Does anyone know if this is a bug or what the issue might be?

Matthew


----------



## BuSerD (May 26, 2009)

Can you unpack it on freebsd and what version of tar is installed on your linux box?


----------



## DutchDaemon (May 26, 2009)

bsdtar <-> GNU tar incompatibility? Or is it strictly limited to the gzip phase?


----------



## mdg583 (May 27, 2009)

Sorry, I'll get back about this if I need to - the archives are failing to unpack in freebsd as well.


----------



## mdg583 (May 28, 2009)

So I was able to copy my files uncompressed, but I havn't figured out this issue. I am not sure I want to put too much work into hunting it down, but here is what happens anyway:

I completely reformatted my usb stick. On my desktop freebsd machine (which uses freebsd 7.2 and ZFS - freebsd was updated using freebsd-update), I am able to open the .tar.gz file in the archive manager normally. I copy it to the usb stick (which is fat32) and once again the archive manager (file-roller) can open it normally.

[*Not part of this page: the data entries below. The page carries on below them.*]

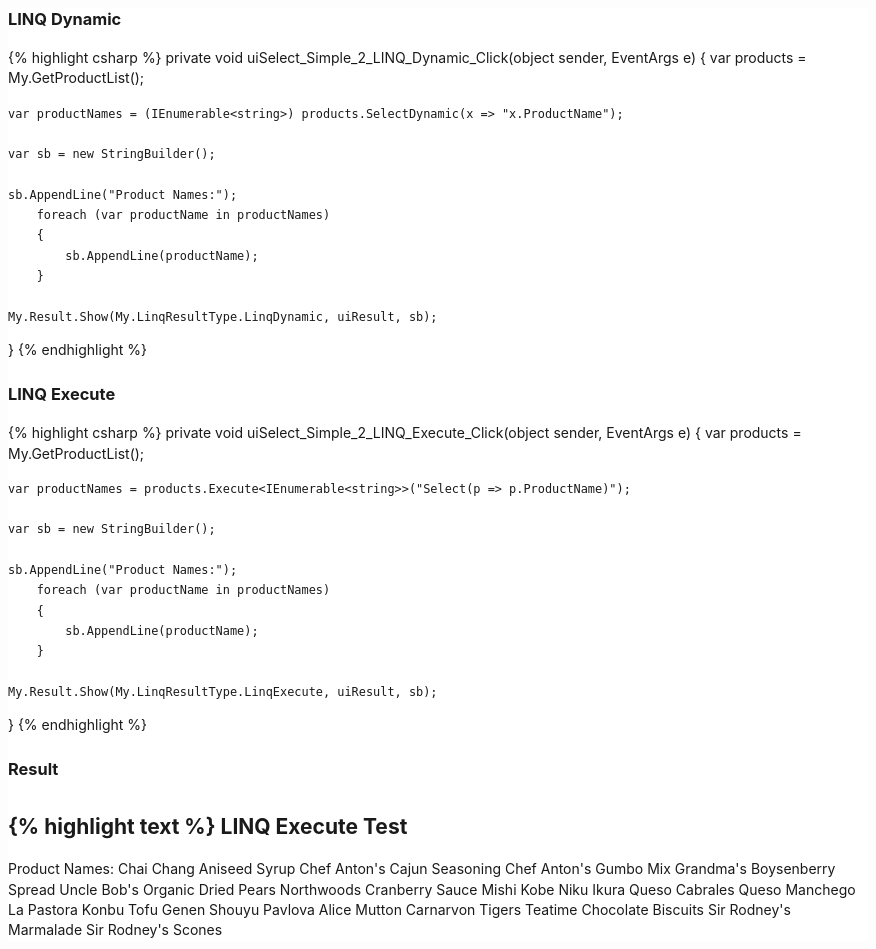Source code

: ### LINQ Dynamic
{% highlight csharp %}
private void uiSelect_Simple_2_LINQ_Dynamic_Click(object sender, EventArgs e)
{
	var products = My.GetProductList();

	var productNames = (IEnumerable<string>) products.SelectDynamic(x => "x.ProductName");

	var sb = new StringBuilder();

	sb.AppendLine("Product Names:");
		foreach (var productName in productNames)
		{
			sb.AppendLine(productName);
		}

	My.Result.Show(My.LinqResultType.LinqDynamic, uiResult, sb);
}
{% endhighlight %}

### LINQ Execute
{% highlight csharp %}
private void uiSelect_Simple_2_LINQ_Execute_Click(object sender, EventArgs e)
{
	var products = My.GetProductList();

	var productNames = products.Execute<IEnumerable<string>>("Select(p => p.ProductName)");

	var sb = new StringBuilder();

	sb.AppendLine("Product Names:");
		foreach (var productName in productNames)
		{
			sb.AppendLine(productName);
		}

	My.Result.Show(My.LinqResultType.LinqExecute, uiResult, sb);
}
{% endhighlight %}

### Result
{% highlight text %}
LINQ Execute Test
------------------------------
Product Names:
Chai
Chang
Aniseed Syrup
Chef Anton's Cajun Seasoning
Chef Anton's Gumbo Mix
Grandma's Boysenberry Spread
Uncle Bob's Organic Dried Pears
Northwoods Cranberry Sauce
Mishi Kobe Niku
Ikura
Queso Cabrales
Queso Manchego La Pastora
Konbu
Tofu
Genen Shouyu
Pavlova
Alice Mutton
Carnarvon Tigers
Teatime Chocolate Biscuits
Sir Rodney's Marmalade
Sir Rodney's Scones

I bring it to my netbook, and my almost fresh install of freebsd 7.2 is not able to extract the file. tar -xvzf fails, gunzip fails, and the archive manager is not able to look into the archive to see its contents.

I think this is an issue with the gzip phase, since gunzip doesn't work either.

gzip -V on my netbook: FreeBSD gzip 20070711
gzip -V on my desktop: FreeBSD gzip 20070711

Thank's anyway for the responses


----------



## DutchDaemon (May 28, 2009)

Try bzip for good measure (that's cv*j*f and *j*xvf to tar, though the latter is superfluous: xvf should work as well when extracting/viewing).


----------